## Text excerpt

Agreement was considered when an epoch had the same stage by both scorers (WatchPAT or RPSGT), reported as percentage of agreement and as Cohen’s κ coefficients. Other correlations were calculated as Pearson’s r. Intra-class correlation coefficients (ICC) was calculated for TST, SE and AHI, and the mean differences in TST, SE and AHI were compared by one sample T-tests, inspection of Bland Altman plots and linear regression of the differences. Two-sided P values of ≤0,05 were considered significant. All analyses were performed using IBM SPSS Statistics version 25.
Results
As shown in Fig. 1, five subjects withdrew after the first night, main reason was fear of not being able to sleep with electrodes on head and body. One sleep study was excluded as the WatchPAT did not start recording.
Thus, results from 16 patients were analyzed (7 men, two current smokers), with a mean (standard deviation) age 61.4(9.1) years, body mass index (BMI) 26.4(5.3), post-bronchodilator forced expiratory volume in one second (FEV1) 46.1(19.6) % of expected, residual volume/total lung ratio volume (RV/TLC) 0.56(0.12), PaO2 9.1(1.0) kPa, PaCO2 5.0(0.6) kPa, Epworth sleepiness scale score 5.3(2.5).

## Tasks to perform
• 1. Do these statements agree with the sleep study excerpt? Answer yes or no for each one and quote the words from the sleep study excerpt that decide it. (a) Agreement between scorers was reported both as percentage of agreement and as Cohen's κ coefficients. (b) Six subjects withdrew after the first night. (c) Results from 16 patients were analyzed.
• 2. Continue the sleep study excerpt from the point where it stops.
The stored items come from a separate source.

[Stored items]
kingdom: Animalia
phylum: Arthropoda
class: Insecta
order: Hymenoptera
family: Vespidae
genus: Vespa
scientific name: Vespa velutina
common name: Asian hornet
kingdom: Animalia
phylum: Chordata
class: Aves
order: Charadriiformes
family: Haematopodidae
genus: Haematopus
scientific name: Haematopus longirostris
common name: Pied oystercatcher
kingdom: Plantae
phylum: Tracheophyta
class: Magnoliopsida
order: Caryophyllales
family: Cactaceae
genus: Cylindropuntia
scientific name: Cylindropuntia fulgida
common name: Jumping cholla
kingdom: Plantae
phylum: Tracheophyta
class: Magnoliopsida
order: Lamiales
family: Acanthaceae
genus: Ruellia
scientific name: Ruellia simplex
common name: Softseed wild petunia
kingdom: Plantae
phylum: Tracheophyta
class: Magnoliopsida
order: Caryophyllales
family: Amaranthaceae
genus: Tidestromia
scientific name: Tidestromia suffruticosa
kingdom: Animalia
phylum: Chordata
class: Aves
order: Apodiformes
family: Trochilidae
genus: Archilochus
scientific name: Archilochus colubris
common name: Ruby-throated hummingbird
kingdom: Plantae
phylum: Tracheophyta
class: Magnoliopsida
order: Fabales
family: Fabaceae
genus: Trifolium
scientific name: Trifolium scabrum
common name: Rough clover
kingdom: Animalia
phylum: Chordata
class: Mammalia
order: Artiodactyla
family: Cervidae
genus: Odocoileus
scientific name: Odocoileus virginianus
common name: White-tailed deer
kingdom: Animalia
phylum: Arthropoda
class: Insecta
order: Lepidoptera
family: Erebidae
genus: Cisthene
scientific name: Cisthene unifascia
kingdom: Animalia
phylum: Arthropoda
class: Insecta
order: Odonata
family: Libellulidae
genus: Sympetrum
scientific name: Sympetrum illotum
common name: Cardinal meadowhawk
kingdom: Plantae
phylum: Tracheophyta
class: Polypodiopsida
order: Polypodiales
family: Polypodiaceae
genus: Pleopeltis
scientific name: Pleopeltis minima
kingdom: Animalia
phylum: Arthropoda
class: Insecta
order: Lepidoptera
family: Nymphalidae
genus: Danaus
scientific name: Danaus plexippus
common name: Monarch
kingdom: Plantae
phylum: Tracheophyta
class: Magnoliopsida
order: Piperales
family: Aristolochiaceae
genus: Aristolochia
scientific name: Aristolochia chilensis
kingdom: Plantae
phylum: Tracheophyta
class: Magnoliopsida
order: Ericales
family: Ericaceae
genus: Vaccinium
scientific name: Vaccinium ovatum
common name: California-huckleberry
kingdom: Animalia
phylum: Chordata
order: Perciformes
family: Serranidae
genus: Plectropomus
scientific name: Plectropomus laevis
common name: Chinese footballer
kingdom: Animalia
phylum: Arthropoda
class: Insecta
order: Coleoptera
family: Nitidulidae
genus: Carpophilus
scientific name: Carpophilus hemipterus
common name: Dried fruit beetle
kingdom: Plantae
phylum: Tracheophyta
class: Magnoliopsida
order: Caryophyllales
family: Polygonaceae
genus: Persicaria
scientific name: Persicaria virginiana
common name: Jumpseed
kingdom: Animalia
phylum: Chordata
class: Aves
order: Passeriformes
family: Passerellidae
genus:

## List of answers
• 1.
(a) Yes: "reported as percentage of agreement and as Cohen’s κ coefficients"
(b) No: "five subjects withdrew after the first night"
(c) Yes: "results from 16 patients were analyzed"

• 2.
Sleep wake status
WatchPAT agreements with polysomnography technician number one (RPSGT#1) and two (RPSGT#2) in scoring sleep (specificity) were 93.4% and 93.6%, whereas agreements in wake (sensitivity) were 51.5% and 50.7%. Cohen’s κ for detecting sleep from wake was 0.496 and 0.492. The inter-scorer agreements between RPSGT#1 and RPSGT#2 was 97.9% in scoring sleep, and 96.0% for wake (κ 0.931).
WatchPAT’s ability to detect sleep (positive predictive value) was 85.9% and 85.4%, whereas it correctly scored wake (negative predictive value) in 71.2% and 71.9% of the epochs. WatchPAT correctly predicted non rapid eye movement (NREM) sleep in 80.6% and in 79.8% of the epochs. Other positive predictive values are listed in Table 1.
Table 1.
WatchPAT’s positive predictive values in stages wake, light sleep (N1 + N2), deep sleep (N3) and REM sleep.
| WP vs RPSGT#1 | WP vs RPSGT#2 | RPSGT#2 vs RPSGT#1 | |
|---|---|---|---|
| Wake | 71.2 | 71.9 | 96.0 |
| Light sleep | 67.9 | 64.4 | 88.8 |
| Deep sleep | 29.6 | 36.8 | 85.3 |
| REM sleep | 62.2 | 59.7 | 92.7 |
Percentage of WatchPAT scored epochs where agreement exists with PSG out of the total number of WatchPAT scored epochs in the specified stage.
WP = WatchPAT, RPSGT#1 and RPSGT#2 = polysomnographies scored by polysomnography technician number one and two, respectively. N1 + N2 = non rapid eye movement sleep (NREM) stage one and two, N3 = NREM stage 3, REM = rapid eye movement.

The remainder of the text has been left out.